Auburn’s city administrator said Thursday, March 19, the water from the city’s distribution system is safe to drink and use despite notification from the Georgia Department of Natural Resources that “certain microbial and concentrations of byproducts were detected in” water treated by Barrow County and transmitted by the city.
All of the city’s water customers were sent a letter — signed by Mayor Linda Blechinger and water system operator Elbert Blackstock — earlier this week detailing the abnormalities and the planned steps to correct them.
City water engineers have found that the organics were detected in “microscopic” levels because an aerator in the water tank owned and operated by the county near Carl Bethlehem Road “was not operational,” the letter states, and that the aerator “should have agitated the water and caused this organic matter to be dissolved.”
The city was notified by the DNR in February, according to the letter.
“There is nothing you need to do at this time. You do not need to boil your water or take other corrective actions,” the letter states to customers. “If that had been necessary, you would have been notified within 24 hours.”
City administrator Alex Mitchem said the city has notified the county of the issue and the county has responded that it intends to make the necessary repairs. As soon as those actions occur, the city will flush its water lines, Mitchem said.
“The water is perfectly healthy for people to drink,” Mitchem said. “We were required by DNR to put the letter out there.

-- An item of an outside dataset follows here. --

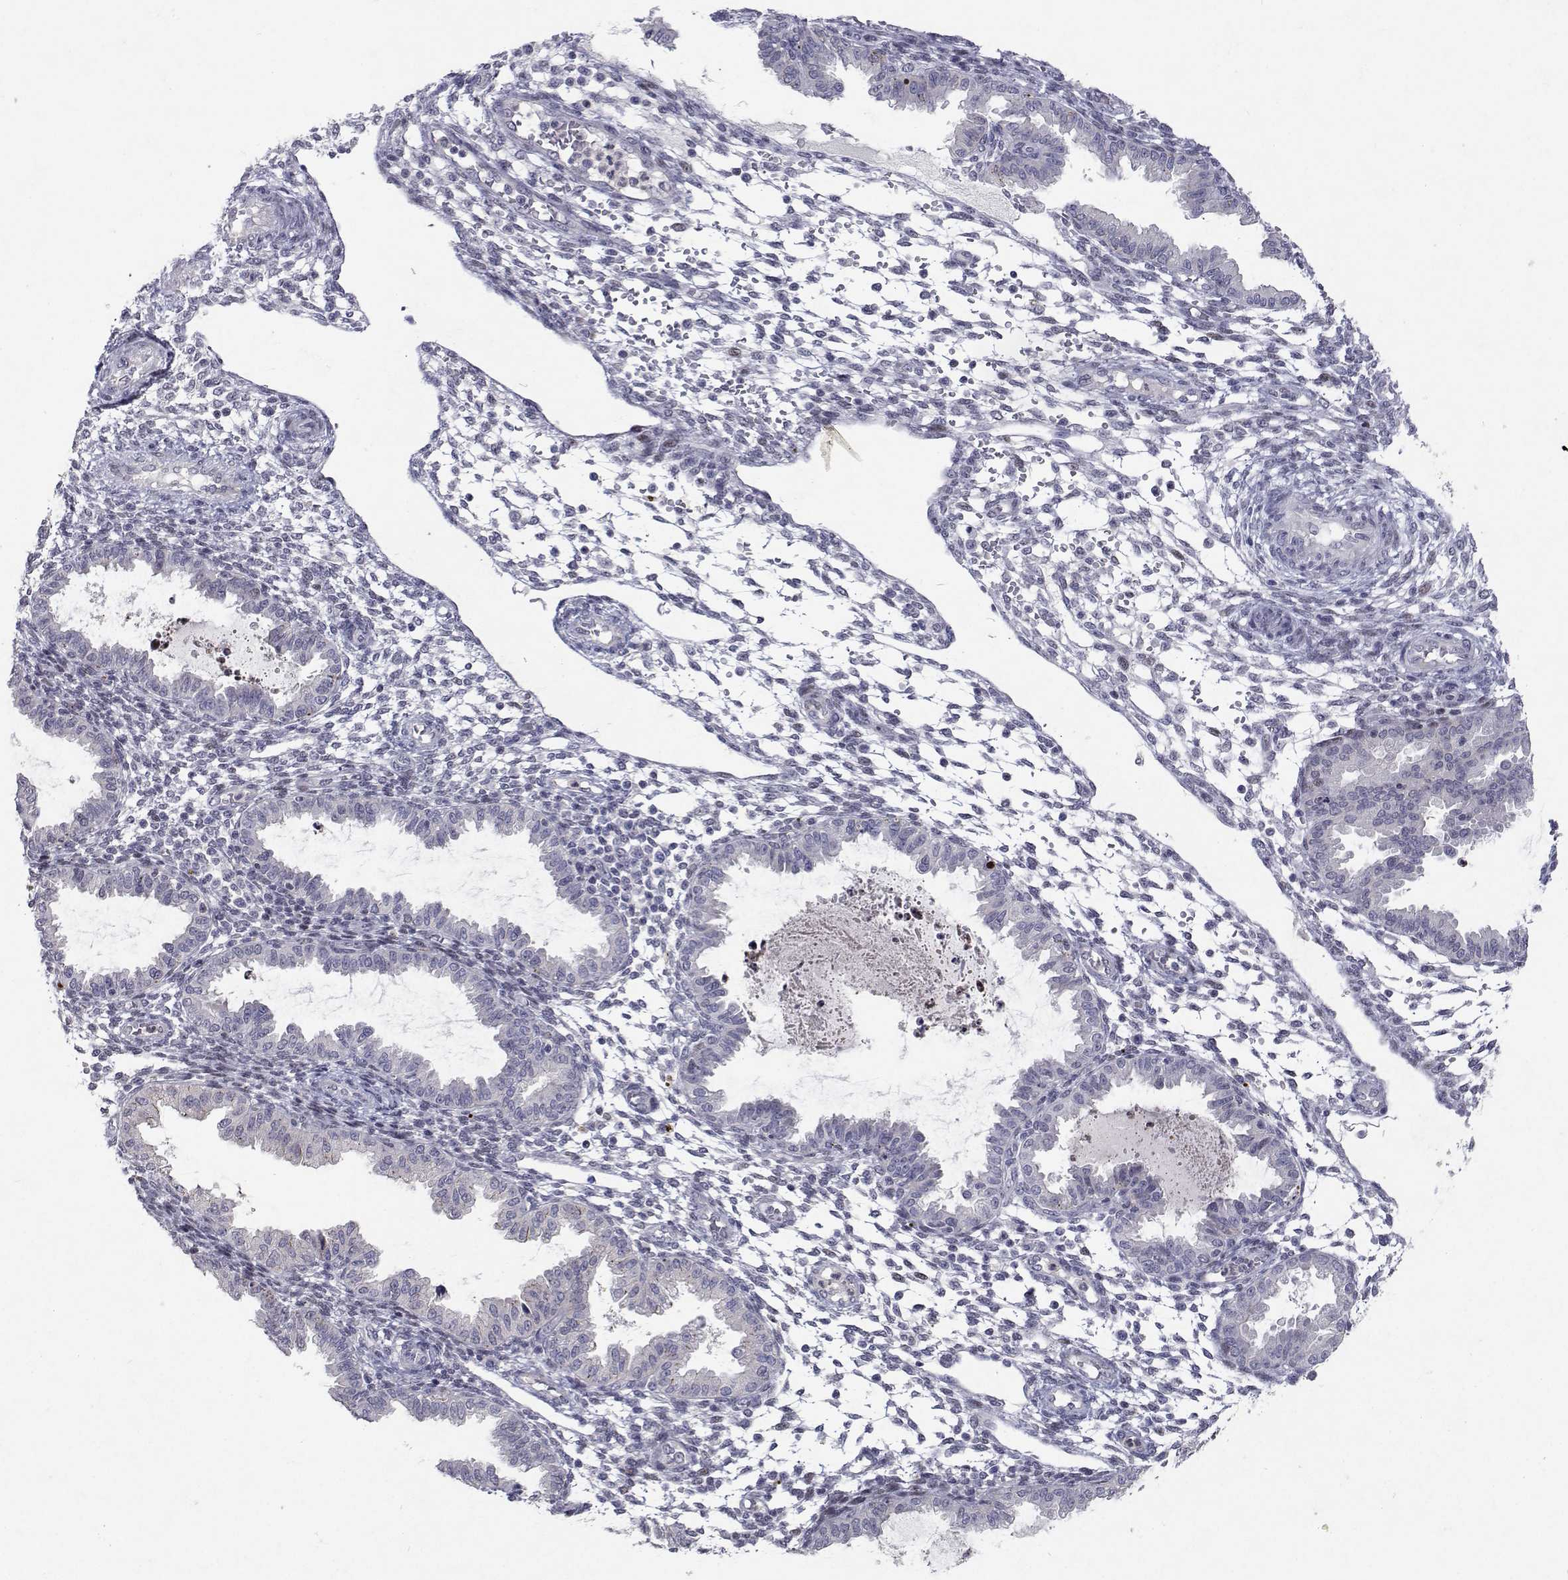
{"staining": {"intensity": "negative", "quantity": "none", "location": "none"}, "tissue": "endometrium", "cell_type": "Cells in endometrial stroma", "image_type": "normal", "snomed": [{"axis": "morphology", "description": "Normal tissue, NOS"}, {"axis": "topography", "description": "Endometrium"}], "caption": "Histopathology image shows no protein positivity in cells in endometrial stroma of unremarkable endometrium. Nuclei are stained in blue.", "gene": "RBPJL", "patient": {"sex": "female", "age": 33}}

Had we known the aerator was out, we could have flushed the lines and made it where the (organic material) dissolved. We didn’t know until we got the letter.”
The letter lists three separate material violations — each of them are three-thousandths or less of a point above the permitted level.
The letter discloses that some people who drink water containing haloacetic acids in excess of the permitted level over many years may be at an increased risk of getting cancer. And some people who drink water containing trihalomethanes in excess of the permitted levels over many years may experience problems with their liver, kidneys or their central nervous system, and they may be at an increased risk of getting cancer.
Those with a “severely compromised immune system” or who have an infant, are pregnant or are elderly, may be at an increased risk and are advised to seek advice from their health care providers about drinking the water.
“These materials are filtered by most refrigerator, tap or pitcher filters,” the letter states.
Anyone with questions or seeking additional information is asked to contact the city’s public works director, Iris Akridge, at 770-963-4002, ext. 207.